Zmysł to projekt przedszkola, którego głównym założeniem było stworzenie przestrzeni stymulującej i rozwijającej sensorycznie. Swoją analizę rozpoczęłam od badania tematu problemów emocjonalnych wśród dzieci i czynników, które wpływają na pogorszenie ich stanu psychicznego. Wyszczególniając najważniejsze kwestie, zaczęłam szukać narzędzi projektowych, które są w stanie realnie wpłynąć na samopoczucie najmłodszych, pomogą stworzyć przestrzeń korygującą wszelkie deficyty — przestrzeń różnorodną sensorycznie.
poczekalnia
© Aleksandra Matusiak-Kaseja
Istotne było, aby zastosowane rozwiązania do nauki i zabawy, mogły stanowić jednocześnie narzędzia terapeutyczne dla specjalistów i opiekunów.
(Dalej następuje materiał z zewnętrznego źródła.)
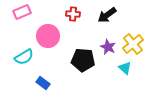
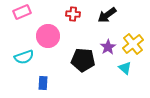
purple star: rotated 14 degrees clockwise
cyan semicircle: rotated 12 degrees clockwise
blue rectangle: rotated 56 degrees clockwise
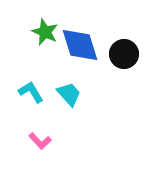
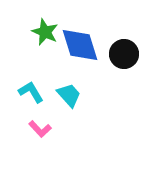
cyan trapezoid: moved 1 px down
pink L-shape: moved 12 px up
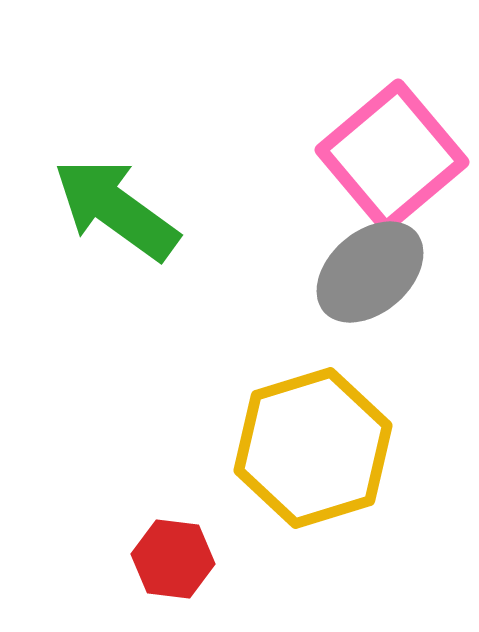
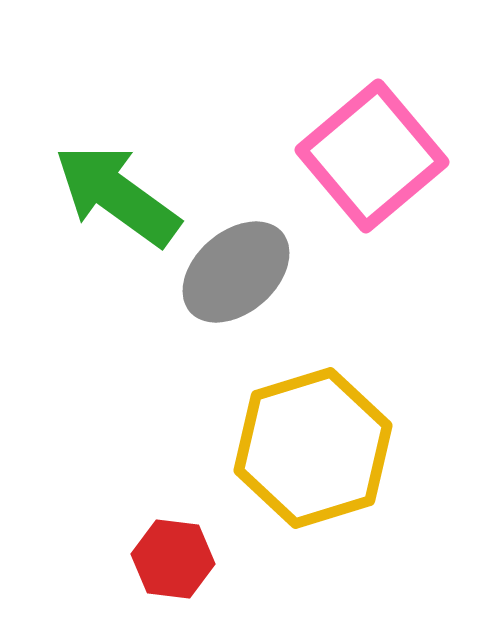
pink square: moved 20 px left
green arrow: moved 1 px right, 14 px up
gray ellipse: moved 134 px left
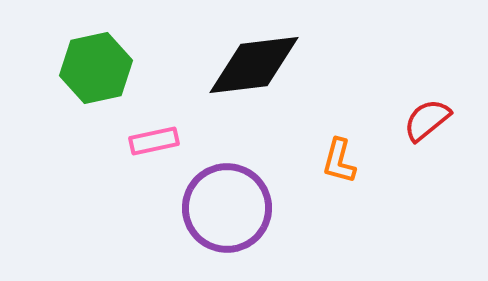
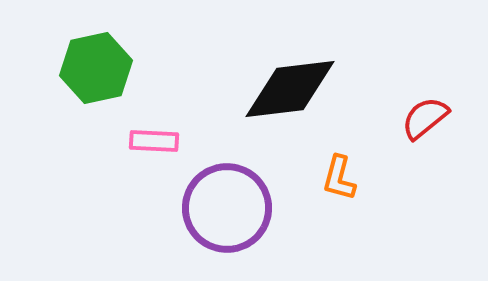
black diamond: moved 36 px right, 24 px down
red semicircle: moved 2 px left, 2 px up
pink rectangle: rotated 15 degrees clockwise
orange L-shape: moved 17 px down
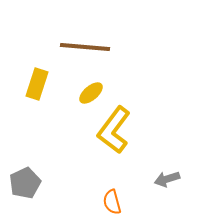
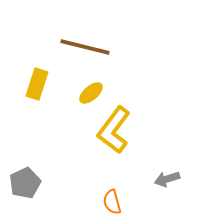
brown line: rotated 9 degrees clockwise
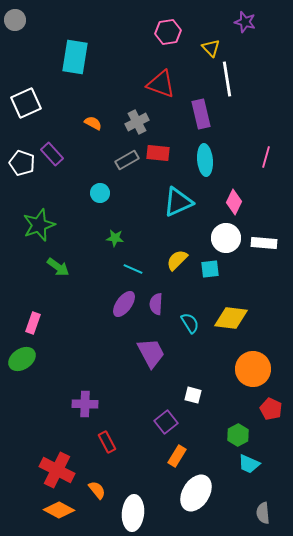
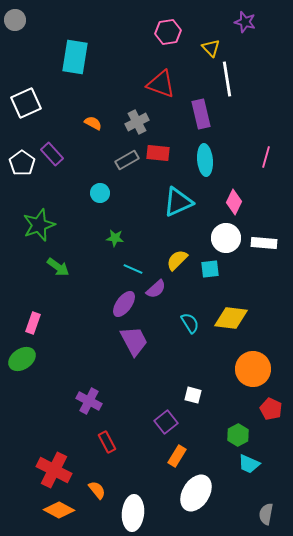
white pentagon at (22, 163): rotated 15 degrees clockwise
purple semicircle at (156, 304): moved 15 px up; rotated 135 degrees counterclockwise
purple trapezoid at (151, 353): moved 17 px left, 12 px up
purple cross at (85, 404): moved 4 px right, 3 px up; rotated 25 degrees clockwise
red cross at (57, 470): moved 3 px left
gray semicircle at (263, 513): moved 3 px right, 1 px down; rotated 15 degrees clockwise
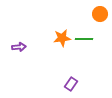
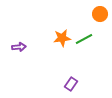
green line: rotated 30 degrees counterclockwise
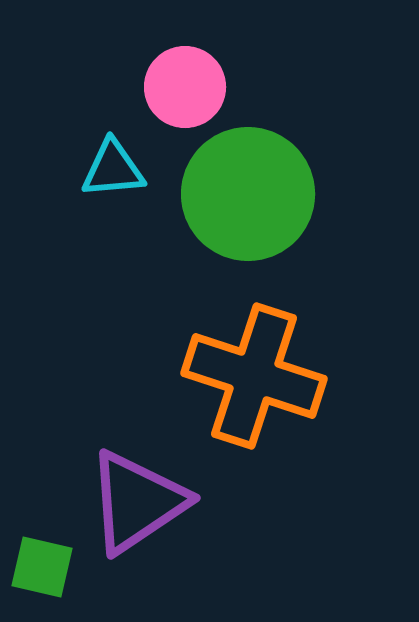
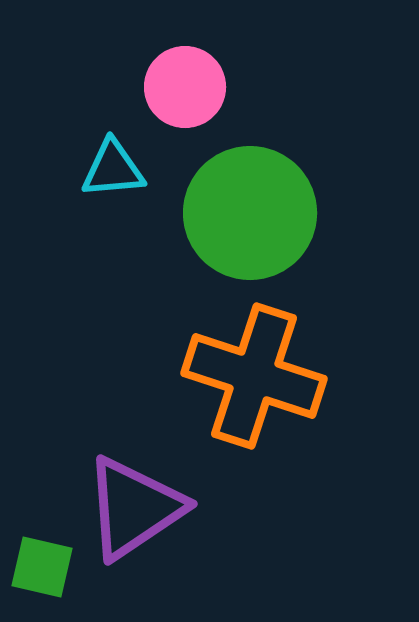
green circle: moved 2 px right, 19 px down
purple triangle: moved 3 px left, 6 px down
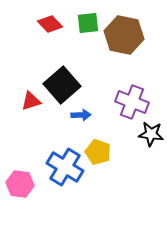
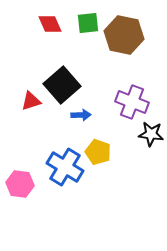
red diamond: rotated 20 degrees clockwise
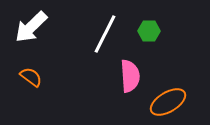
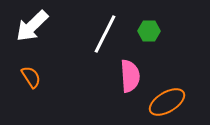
white arrow: moved 1 px right, 1 px up
orange semicircle: rotated 20 degrees clockwise
orange ellipse: moved 1 px left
Pozwoliłyby one na kształcenie zmysłów dzieci oraz umożliwiły pracę nad trudnymi emocjami. Główną inspiracją stała się natura, której syntezę wprowadzono do projektu. Zachowano przy tym jej kluczowe elementy — organiczne kształty, stonowane kolory, naturalne oświetlenie, żywą roślinność, różnorodne faktury i materiały.
sala do Arteterapii
© Aleksandra Matusiak-Kaseja
Głównym narzędziem we wnętrzu stała się perforacja. Pojawia się ona jako ażurowa osłona dla głośników, grzejników oraz dyfuzorów zapachu i powietrza. Na niej bazują ściany narzędziowe, umożliwia tworzenie modułów do zabaw dla dzieci. Sprawdza się więc przy pobudzaniu niemal wszystkich zmysłów u maluchów. Ma również właściwości akustyczne — częściowo pochłania i rozprasza dźwięk.
sala las
© Aleksandra Matusiak-Kaseja
Projekt został podzielony na kilka stref: terapeutyczną, rozwoju, wejściową, wspólną, dla personelu i strefę higieny. Pierwsze dwie przeznaczone są dla dzieci. W ich skład wchodzi między innymi ogród sensoryczny i sala wielofunkcyjna, są one sercem projektu. Właśnie w nich odbywają się najważniejsze zajęcia rozwijające zdolności ruchowe u dzieci oraz ich wyobraźnię i sensorykę. We wspomnianym ogrodzie będą się odbywać zajęcia z ogrodoterapii.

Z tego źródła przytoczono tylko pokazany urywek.